說來奇怪,幽州乃至通州的天空,從這天開始,接連好幾日,都被一大片陰云籠罩著。
往日里溫和的春風消失不見,竟叫人覺得絲絲幽涼。
尤其是傍晚過后太陽下山,百姓們竟恍惚覺得入了秋似的。
張高寶負手,站在一座構造精致的宅邸廊下,看著濃云密布的天。
“這雨到底下還是不下了?”
一旁美婢拿來披風,語氣關懷:“公公,這里風大,您之前風寒還沒好全,先進屋吧。”
張高寶輕輕拍著美婢的手,格外滿意。
這宅邸是安大人私底下托人轉贈給他的,但張高寶說了,無功不受祿。
好端端的,他一個掌印太監,拿地方大員送的宅子,像什么樣子?
只不過嘛,沒有功勞,但有苦勞。
這不,張高寶前幾日因為太過憂心許靖央頒布的政令,擔心這樣會拖垮幽州通州兩地民生,所以感染風寒“病了”。
安大人體貼入微,不僅“借”了一個宅子給他養病,還安排了五六個美婢輪番伺候。
日子過的那叫一個舒心愜意。
這時,兩個丫鬟領著一個窈窕的身影,從長廊那端過來了。
今日陰天,安如夢穿著一身緋粉衣裙,將那張溫柔似水的面龐襯托的更加溫柔,皮膚白膩可人。
張高寶遠遠地就看見了,安如夢穿過廊道過來,蓮步搖曳。
為此,張高寶心中難免困惑,如此美人,怎么寧王就是不喜歡呢?
偏偏對那男人似的許靖央情有獨鐘,真是稀奇!
像安如夢這樣的姿色,隨便嫁去旁人家里,定會得寵,深受喜愛。
“公公。”
張高寶沉浸在自己的思緒里,安如夢已經來到他面前,淺淺頷首行了一禮。
“聽聞公公前些日子身體不適,如夢特來探望。”
張高寶臉上堆起恰當的笑容:“側妃娘娘有心了,奴才不過是偶感風寒,不礙事。”
說罷,他目光落在安如夢身后丫鬟捧著的錦匣上。
安如夢會意,示意梅香打開錦匣,里面是幾卷精心裝裱的字畫。
“如夢聽說,公公在京城時也是見過世面的,尤其對字畫頗有心得,”她聲音柔婉,恰到好處地帶著幾分仰慕,“這幾幅是家父珍藏的名畫大家石謙絕作,一直不知真偽,今日斗膽請公公掌掌眼。

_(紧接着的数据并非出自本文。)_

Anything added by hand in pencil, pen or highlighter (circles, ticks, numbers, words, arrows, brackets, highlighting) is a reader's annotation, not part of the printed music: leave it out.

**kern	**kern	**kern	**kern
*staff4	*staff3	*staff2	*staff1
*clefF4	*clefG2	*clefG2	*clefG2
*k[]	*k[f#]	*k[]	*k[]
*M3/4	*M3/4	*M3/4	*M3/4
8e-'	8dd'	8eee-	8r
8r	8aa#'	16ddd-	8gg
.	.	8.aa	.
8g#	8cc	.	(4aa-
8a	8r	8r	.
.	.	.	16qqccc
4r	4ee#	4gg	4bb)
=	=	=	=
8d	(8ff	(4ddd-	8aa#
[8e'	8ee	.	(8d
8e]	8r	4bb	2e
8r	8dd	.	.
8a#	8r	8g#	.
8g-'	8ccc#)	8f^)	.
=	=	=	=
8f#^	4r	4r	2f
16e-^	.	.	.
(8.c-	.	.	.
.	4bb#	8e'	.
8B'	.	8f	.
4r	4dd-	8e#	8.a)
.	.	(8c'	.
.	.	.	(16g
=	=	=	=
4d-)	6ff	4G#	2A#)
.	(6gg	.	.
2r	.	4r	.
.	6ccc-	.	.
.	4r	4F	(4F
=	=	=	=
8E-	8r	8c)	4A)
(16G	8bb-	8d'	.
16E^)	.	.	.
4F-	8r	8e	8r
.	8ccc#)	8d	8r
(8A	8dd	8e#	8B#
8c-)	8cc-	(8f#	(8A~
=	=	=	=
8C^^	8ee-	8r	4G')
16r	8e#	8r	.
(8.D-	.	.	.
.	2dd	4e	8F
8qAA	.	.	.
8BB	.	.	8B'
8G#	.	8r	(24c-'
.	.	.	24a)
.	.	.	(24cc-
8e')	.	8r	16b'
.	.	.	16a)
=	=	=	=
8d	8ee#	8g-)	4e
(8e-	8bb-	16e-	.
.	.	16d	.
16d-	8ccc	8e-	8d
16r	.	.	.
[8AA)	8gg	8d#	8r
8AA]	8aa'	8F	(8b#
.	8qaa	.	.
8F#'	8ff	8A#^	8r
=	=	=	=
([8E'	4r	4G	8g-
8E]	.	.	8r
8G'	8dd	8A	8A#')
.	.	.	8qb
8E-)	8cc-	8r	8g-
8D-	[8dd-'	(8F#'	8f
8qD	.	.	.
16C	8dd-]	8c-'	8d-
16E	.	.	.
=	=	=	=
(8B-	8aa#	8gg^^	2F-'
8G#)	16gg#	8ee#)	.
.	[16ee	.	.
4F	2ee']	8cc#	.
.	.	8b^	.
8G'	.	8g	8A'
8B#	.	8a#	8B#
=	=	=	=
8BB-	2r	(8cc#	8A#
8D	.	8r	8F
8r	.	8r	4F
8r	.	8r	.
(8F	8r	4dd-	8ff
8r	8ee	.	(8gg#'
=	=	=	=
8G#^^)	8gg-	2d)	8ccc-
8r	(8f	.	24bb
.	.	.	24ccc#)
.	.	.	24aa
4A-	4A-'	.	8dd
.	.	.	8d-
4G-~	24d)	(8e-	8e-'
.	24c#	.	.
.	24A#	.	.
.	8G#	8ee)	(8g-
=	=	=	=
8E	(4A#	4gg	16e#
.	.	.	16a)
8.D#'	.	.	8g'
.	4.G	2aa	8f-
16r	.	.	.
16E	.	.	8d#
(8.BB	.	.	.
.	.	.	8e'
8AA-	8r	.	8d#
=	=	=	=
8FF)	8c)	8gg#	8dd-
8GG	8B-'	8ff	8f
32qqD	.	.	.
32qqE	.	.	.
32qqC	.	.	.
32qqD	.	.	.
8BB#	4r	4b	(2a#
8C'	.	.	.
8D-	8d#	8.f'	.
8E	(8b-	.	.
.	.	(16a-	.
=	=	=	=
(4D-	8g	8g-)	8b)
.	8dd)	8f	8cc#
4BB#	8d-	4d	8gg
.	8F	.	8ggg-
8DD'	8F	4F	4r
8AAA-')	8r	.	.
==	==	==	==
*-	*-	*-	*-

”
張高寶來了興致,連忙接過畫軸,緩緩展開。
廊下光線昏暗,美婢立即捧來燈盞。
張高寶仔細端詳片刻,嘖嘖贊嘆:“好畫!這用筆,這取色,確是石謙真跡無疑。”
“石謙真跡稀少,存世不足二十,多數在皇宮的藏里保存,沒想到安大人竟也有如此機緣收藏此畫。”
安如夢溫婉一笑:“家中沒人鉆研字畫,倒浪費這好東西了,我出嫁時,父親便將此物隨附在了我的嫁妝里。”
“這幾幅畫放在如夢這里也是蒙塵,不如贈予公公賞玩。”
“這怎么好意思……”張高寶嘴上推辭,手卻依舊捏著畫卷。
安如夢見狀,輕輕笑道:“公公何必客氣?你為幽、通兩地百姓擔憂,以致操勞過度染了風寒,我心中實在過意不去。”
“我送了東西,只盼望公公為王妃娘娘美幾句,畢竟我和王妃娘娘同在寧王府,不想眼睜睜看著她走錯路。”
她這話說得巧妙,既捧了張高寶,又暗訓許靖央。